EXERCISE A
In the shark attack data-cleaning notebook, what new name is the "Sex" column given?
[STUDY TEXT]
# Project: Sharktale, SharkTrack
## Data Cleaning

In [None]:
!pip install xlrd #!pip install country_converter, keep this here pls

### Import of Libraries

In [None]:
import pandas as pd
import numpy as np
import re
import matplotlib.pyplot as plt
import seaborn as sns
import warnings
from IPython.display import display
warnings.filterwarnings('ignore')

### Loading the Excel Data

In [None]:
#define path to xls
url = 'https://www.sharkattackfile.net/spreadsheets/GSAF5.xls'
df = pd.read_excel(url)
df

### Data at a Glance 
Reviewing how the database is organised by using .head(), .info(), .describe(), .tail(), .columns. This will help me on how to pepare the data cleaning process.

In [None]:
df.head()

In [None]:
df.tail()

In [None]:
df.info()

In [None]:
df.describe()

In [None]:
df.columns

### Columns Cleaning and Renaming 

I have reviewed the columns and decided to do the following: 
- Remove extra " " and also replacing extra " " with "_". 
- Dropping the following columns: "Case_Number_1", "Unnamed_21". "Unnamed_22" . 
- Renaming:  'Fatal Y/N': 'Fatal', 'Sex': 'Gender',  'pdf': 'PDF',  and  'Species ': 'Species', 'href': 'Link','original order': 'Original_Order', 

In [None]:
df = df.rename(columns= {
    'Fatal Y/N': 'Fatal',
    'Species ': 'Species',
    'pdf': 'PDF', 
    'Sex': 'Gender',
    'href formula': 'Href_formula', 
    'href': 'Link',
    'Case Number': 'Case_Number', 
    'Case Number.1': 'Case_Number_1',
    'original order': 'Original_Order', 
    'Unnamed: 21': 'Unnamed_21', 
    'Unnamed: 22': 'Unnamed_22'
})
df.columns

In [None]:
df["Case_Number"].isin(df["Case_Number_1"]).value_counts() # There is less than 10% difference 

In [None]:
# Dropping Columns
df = df.drop(columns=["Unnamed_21", "Unnamed_22", "PDF", "Href_formula", "Case_Number_1"])
df.columns

In [None]:
### Cleaning and replacing all Nan's of Columns that are objects/strings
df["Country"] = df["Country"].fillna("Unknown").str.strip().astype(str)
df["State"] = df["State"].fillna("Unknown").str.strip().astype(str)
df["Location"] = df["Location"].fillna("Unknown").str.strip().astype(str)
df["Activity"] = df["Activity"].fillna("Unknown").str.strip().astype(str)
df["Name"] = df["Name"].fillna("Unknown").str.strip().astype(str)
df["Gender"] = df["Gender"].fillna("Unknown").str.strip().astype(str)
df["Injury"] = df["Injury"].fillna("Unknown").str.strip().astype(str)
df["Species"] = df["Species"].fillna("Unknown").str.strip().astype(str)
df["Fatal"] = df["Fatal"].fillna("Unknown").str.strip().astype(str)
df["Link"] = df["Link"].fillna("Unknown").str.strip().astype(str)
df["Source"] = df["Source"].fillna("Unknown").str.strip().astype(str)
df["Type"] = df["Type"].fillna("Unknown").str.strip().astype(str)
[/STUDY TEXT]
EXERCISE B
Recast the lines of the entries below as a Markdown table with the columns Row and Entry line, leaving out blank lines. Include only the lines between the one holding "Instructions: Simply fork, clone, and" and the one holding "3. kill -9 [PID number]", inclusive.
[INFORMATION GIVEN]
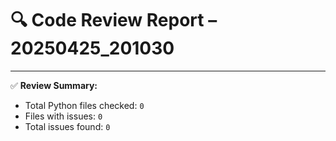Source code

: # 🔍 Code Review Report – 20250425_201030

---

✅ **Review Summary:**
- Total Python files checked: `0`
- Files with issues: `0`
- Total issues found: `0`
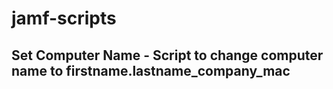 # jamf-scripts

## Set Computer Name - Script to change computer name to firstname.lastname_company_mac
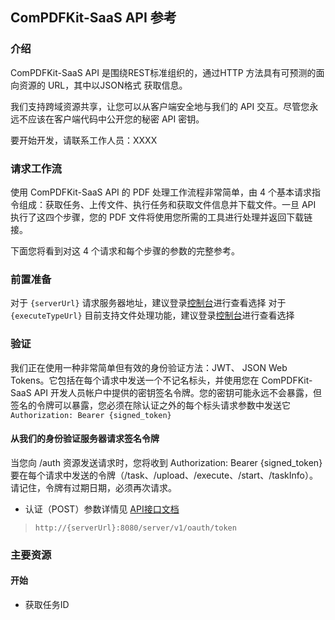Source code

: ## ComPDFKit-SaaS API 参考 

### 介绍
ComPDFKit-SaaS API 是围绕REST标准组织的，通过HTTP 方法具有可预测的面向资源的 URL，其中以JSON格式 获取信息。

我们支持跨域资源共享，让您可以从客户端安全地与我们的 API 交互。尽管您永远不应该在客户端代码中公开您的秘密 API 密钥。

要开始开发，请联系工作人员：XXXX

### 请求工作流
使用 ComPDFKit-SaaS API 的 PDF 处理工作流程非常简单，由 4 个基本请求指令组成：获取任务、上传文件、执行任务和获取文件信息并下载文件。一旦 API 执行了这四个步骤，您的 PDF 文件将使用您所需的工具进行处理并返回下载链接。


下面您将看到对这 4 个请求和每个步骤的参数的完整参考。

### 前置准备
对于 `{serverUrl}` 请求服务器地址，建议登录[控制台]()进行查看选择
对于 `{executeTypeUrl}` 目前支持文件处理功能，建议登录[控制台]()进行查看选择
### 验证
我们正在使用一种非常简单但有效的身份验证方法：JWT、 JSON Web Tokens。它包括在每个请求中发送一个不记名标头，并使用您在 ComPDFKit-SaaS API 开发人员帐户中提供的密钥签名令牌。您的密钥可能永远不会暴露，但签名的令牌可以暴露，您必须在除认证之外的每个标头请求参数中发送它`Authorization: Bearer {signed_token}`

#### 从我们的身份验证服务器请求签名令牌
当您向 /auth 资源发送请求时，您将收到 Authorization: Bearer {signed_token}要在每个请求中发送的令牌（/task、/upload、/execute、/start、/taskInfo）。请记住，令牌有过期日期，必须再次请求。
- 认证（POST）参数详情见 [API接口文档](https://www.showdoc.cc/2033153860430948?page_id=9190236630534089)
> `http://{serverUrl}:8080/server/v1/oauth/token`

### 主要资源
#### 开始
- 获取任务ID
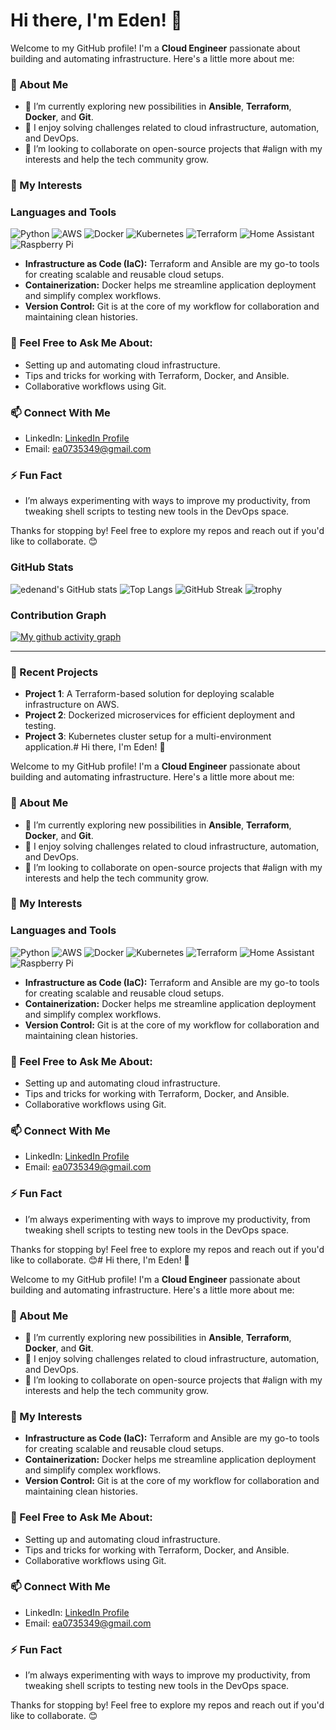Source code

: # Hi there, I'm Eden! 👋

Welcome to my GitHub profile! I'm a **Cloud Engineer** passionate about building and automating infrastructure. Here's a little more about me:

### 🚀 About Me
- 🌱 I’m currently exploring new possibilities in **Ansible**, **Terraform**, **Docker**, and **Git**.
- 🔧 I enjoy solving challenges related to cloud infrastructure, automation, and DevOps.
- 👯 I’m looking to collaborate on open-source projects that #align with my interests and help the tech community grow.

### 🔭 My Interests

### Languages and Tools
![Python](https://img.shields.io/badge/-Python-3776AB?style=flat&logo=python&logoColor=white)
![AWS](https://img.shields.io/badge/-AWS-232F3E?style=flat&logo=amazon-aws&logoColor=white)
![Docker](https://img.shields.io/badge/-Docker-2496ED?style=flat&logo=docker&logoColor=white)
![Kubernetes](https://img.shields.io/badge/-Kubernetes-326CE5?style=flat&logo=kubernetes&logoColor=white)
![Terraform](https://img.shields.io/badge/-Terraform-623CE4?style=flat&logo=terraform&logoColor=white)
![Home Assistant](https://img.shields.io/badge/-Home%20Assistant-41BDF5?style=flat&logo=home-assistant&logoColor=white)
![Raspberry Pi](https://img.shields.io/badge/-Raspberry%20Pi-A22846?style=flat&logo=raspberry-pi&logoColor=white)
- **Infrastructure as Code (IaC):** Terraform and Ansible are my go-to tools for creating scalable and reusable cloud setups.
- **Containerization:** Docker helps me streamline application deployment and simplify complex workflows.
- **Version Control:** Git is at the core of my workflow for collaboration and maintaining clean histories.

### 💬 Feel Free to Ask Me About:
- Setting up and automating cloud infrastructure.
- Tips and tricks for working with Terraform, Docker, and Ansible.
- Collaborative workflows using Git.

### 📫 Connect With Me
- LinkedIn: [LinkedIn Profile](https://www.linkedin.com/in/eden-andrews-03a416156)
- Email: [ea0735349@gmail.com](mailto:ea0735349@gmail.com)

### ⚡ Fun Fact
- I’m always experimenting with ways to improve my productivity, from tweaking shell scripts to testing new tools in the DevOps space.

Thanks for stopping by! Feel free to explore my repos and reach out if you'd like to collaborate. 😊

### GitHub Stats
![edenand's GitHub stats](https://github-readme-stats.vercel.app/api?username=edenand&show_icons=true&theme=radical)
![Top Langs](https://github-readme-stats.vercel.app/api/top-langs/?username=edenand&layout=compact&theme=radical)
![GitHub Streak](https://github-readme-streak-stats.herokuapp.com/?user=edenand&theme=radical)
![trophy](https://github-profile-trophy.vercel.app/?username=edenand&theme=radical)

### Contribution Graph
[![My github activity graph](https://github-readme-activity-graph.vercel.app/graph?username=edenand&theme=vue)](https://github.com/edenand/github-readme-activity-graph)

---

### 🌟 Recent Projects
- **Project 1**: A Terraform-based solution for deploying scalable infrastructure on AWS.
- **Project 2**: Dockerized microservices for efficient deployment and testing.
- **Project 3**: Kubernetes cluster setup for a multi-environment application.# Hi there, I'm Eden! 👋

Welcome to my GitHub profile! I'm a **Cloud Engineer** passionate about building and automating infrastructure. Here's a little more about me:

### 🚀 About Me
- 🌱 I’m currently exploring new possibilities in **Ansible**, **Terraform**, **Docker**, and **Git**.
- 🔧 I enjoy solving challenges related to cloud infrastructure, automation, and DevOps.
- 👯 I’m looking to collaborate on open-source projects that #align with my interests and help the tech community grow.

### 🔭 My Interests

### Languages and Tools
![Python](https://img.shields.io/badge/-Python-3776AB?style=flat&logo=python&logoColor=white)
![AWS](https://img.shields.io/badge/-AWS-232F3E?style=flat&logo=amazon-aws&logoColor=white)
![Docker](https://img.shields.io/badge/-Docker-2496ED?style=flat&logo=docker&logoColor=white)
![Kubernetes](https://img.shields.io/badge/-Kubernetes-326CE5?style=flat&logo=kubernetes&logoColor=white)
![Terraform](https://img.shields.io/badge/-Terraform-623CE4?style=flat&logo=terraform&logoColor=white)
![Home Assistant](https://img.shields.io/badge/-Home%20Assistant-41BDF5?style=flat&logo=home-assistant&logoColor=white)
![Raspberry Pi](https://img.shields.io/badge/-Raspberry%20Pi-A22846?style=flat&logo=raspberry-pi&logoColor=white)
- **Infrastructure as Code (IaC):** Terraform and Ansible are my go-to tools for creating scalable and reusable cloud setups.
- **Containerization:** Docker helps me streamline application deployment and simplify complex workflows.
- **Version Control:** Git is at the core of my workflow for collaboration and maintaining clean histories.

### 💬 Feel Free to Ask Me About:
- Setting up and automating cloud infrastructure.
- Tips and tricks for working with Terraform, Docker, and Ansible.
- Collaborative workflows using Git.

### 📫 Connect With Me
- LinkedIn: [LinkedIn Profile](https://www.linkedin.com/in/eden-andrews-03a416156)
- Email: [ea0735349@gmail.com](mailto:ea0735349@gmail.com)

### ⚡ Fun Fact
- I’m always experimenting with ways to improve my productivity, from tweaking shell scripts to testing new tools in the DevOps space.

Thanks for stopping by! Feel free to explore my repos and reach out if you'd like to collaborate. 😊# Hi there, I'm Eden! 👋

Welcome to my GitHub profile! I'm a **Cloud Engineer** passionate about building and automating infrastructure. Here's a little more about me:

### 🚀 About Me
- 🌱 I’m currently exploring new possibilities in **Ansible**, **Terraform**, **Docker**, and **Git**.
- 🔧 I enjoy solving challenges related to cloud infrastructure, automation, and DevOps.
- 👯 I’m looking to collaborate on open-source projects that #align with my interests and help the tech community grow.

### 🔭 My Interests
- **Infrastructure as Code (IaC):** Terraform and Ansible are my go-to tools for creating scalable and reusable cloud setups.
- **Containerization:** Docker helps me streamline application deployment and simplify complex workflows.
- **Version Control:** Git is at the core of my workflow for collaboration and maintaining clean histories.

### 💬 Feel Free to Ask Me About:
- Setting up and automating cloud infrastructure.
- Tips and tricks for working with Terraform, Docker, and Ansible.
- Collaborative workflows using Git.

### 📫 Connect With Me
- LinkedIn: [LinkedIn Profile](https://www.linkedin.com/in/eden-andrews-03a416156)
- Email: [ea0735349@gmail.com](mailto:ea0735349@gmail.com)

### ⚡ Fun Fact
- I’m always experimenting with ways to improve my productivity, from tweaking shell scripts to testing new tools in the DevOps space.

Thanks for stopping by! Feel free to explore my repos and reach out if you'd like to collaborate. 😊

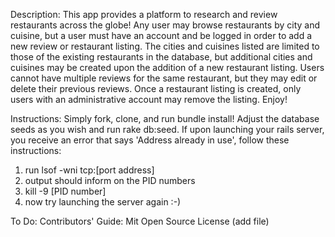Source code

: Description: This app provides a platform to research and review restaurants across the globe! Any user may browse restaurants by city and cuisine, but a user must have an account and be logged in order to add a new review or restaurant listing. The cities and cuisines listed are limited to those of the existing restaurants in the database, but additional cities and cuisines may be created upon the addition of a new restaurant listing. Users cannot have multiple reviews for the same restaurant, but they may edit or delete their previous reviews. Once a restaurant listing is created, only users with an administrative account may remove the listing. Enjoy!

Instructions: Simply fork, clone, and run bundle install! Adjust the database seeds as you wish and run rake db:seed. If upon launching your rails server, you receive an error that says 'Address already in use', follow these instructions:
  1. run lsof -wni tcp:[port address]
  2. output should inform on the PID numbers
  3. kill -9 [PID number]
  4. now try launching the server again :-)

To Do:
Contributors' Guide:
Mit Open Source License (add file)
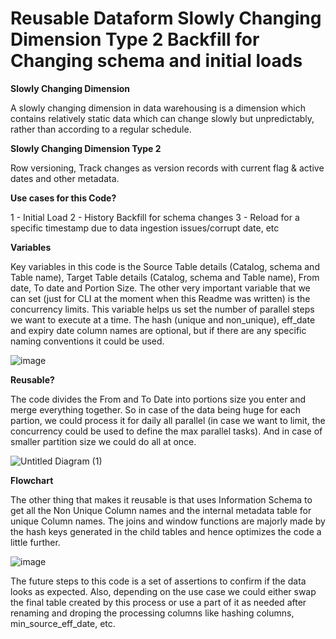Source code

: # Reusable Dataform Slowly Changing Dimension Type 2 Backfill for Changing schema and initial loads

**Slowly Changing Dimension**

A slowly changing dimension in data warehousing is a dimension which contains relatively static data which can change slowly but unpredictably, rather than according to a regular schedule.

**Slowly Changing Dimension Type 2**

Row versioning, Track changes as version records with current flag & active dates and other metadata.

**Use cases for this Code?**

1 - Initial Load
2 - History Backfill for schema changes
3 - Reload for a specific timestamp due to data ingestion issues/corrupt date, etc

**Variables**

Key variables in this code is the Source Table details (Catalog, schema and Table name), Target Table details (Catalog, schema and Table name), From date, To date and Portion Size. The other very important variable that we can set (just for CLI at the moment when this Readme was written) is the concurrency limits. This variable helps us set the number of parallel steps we want to execute at a time. The hash (unique and non_unique), eff_date and expiry date column names are optional, but if there are any specific naming conventions it could be used.

![image](https://user-images.githubusercontent.com/48508718/198388617-73e9ff7d-7bad-4889-9f95-4765fa5b826a.png)

**Reusable?**

The code divides the From and To Date into portions size you enter and merge everything together. So in case of the data being huge for each partion, we could process it for daily all parallel (in case we want to limit, the concurrency could be used to define the max parallel tasks). And in case of smaller partition size we could do all at once. 

![Untitled Diagram (1)](https://user-images.githubusercontent.com/48508718/198388574-10b125e4-3d94-44bd-b13f-eece77233a8c.png)


**Flowchart** 

The other thing that makes it reusable is that uses Information Schema to get all the Non Unique Column names and the internal metadata table for unique Column names. The joins and window functions are majorly made by the hash keys generated in the child tables and hence optimizes the code a little further.

![image](https://user-images.githubusercontent.com/48508718/200815965-ac974395-9834-4fdd-9517-ad71ccce85bf.png)


The future steps to this code is a set of assertions to confirm if the data looks as expected. Also, depending on the use case we could either swap the final table created by this process or use a part of it as needed after renaming and droping the processing columns like hashing columns, min_source_eff_date, etc.
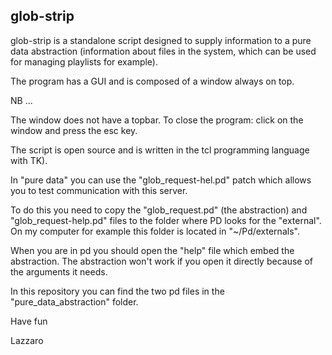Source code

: glob-strip
----------

glob-strip is a standalone script designed to supply information to a pure data abstraction (information about files in the system, which can be used for managing playlists for example).

The program has a GUI and is composed of a window always on top.

NB
...

The window does not have a topbar. To close the program: click on the window and press the esc key.

The script is open source and is written in the tcl programming language with TK).

In "pure data" you can use the "glob_request-hel.pd" patch which allows you to test communication with this server.

To do this you need to copy the "glob_request.pd" (the abstraction) and "glob_request-help.pd" files to the folder where PD looks for the "external". On my computer for example this folder is located in "~/Pd/externals".

When you are in pd you should open the "help" file which embed the abstraction. The abstraction won't work if you open it directly because of the arguments it needs. 

In this repository you can find the two pd files in the "pure_data_abstraction" folder.

Have fun

Lazzaro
[/INFORMATION GIVEN]
EXERCISE SOLUTION A
Gender

EXERCISE SOLUTION B
| Row | Entry line |
|---|---|
| 1 | Instructions: Simply fork, clone, and run bundle install! Adjust the database seeds as you wish and run rake db:seed. If upon launching your rails server, you receive an error that says 'Address already in use', follow these instructions: |
| 2 |   1. run lsof -wni tcp:[port address] |
| 3 |   2. output should inform on the PID numbers |
| 4 |   3. kill -9 [PID number] |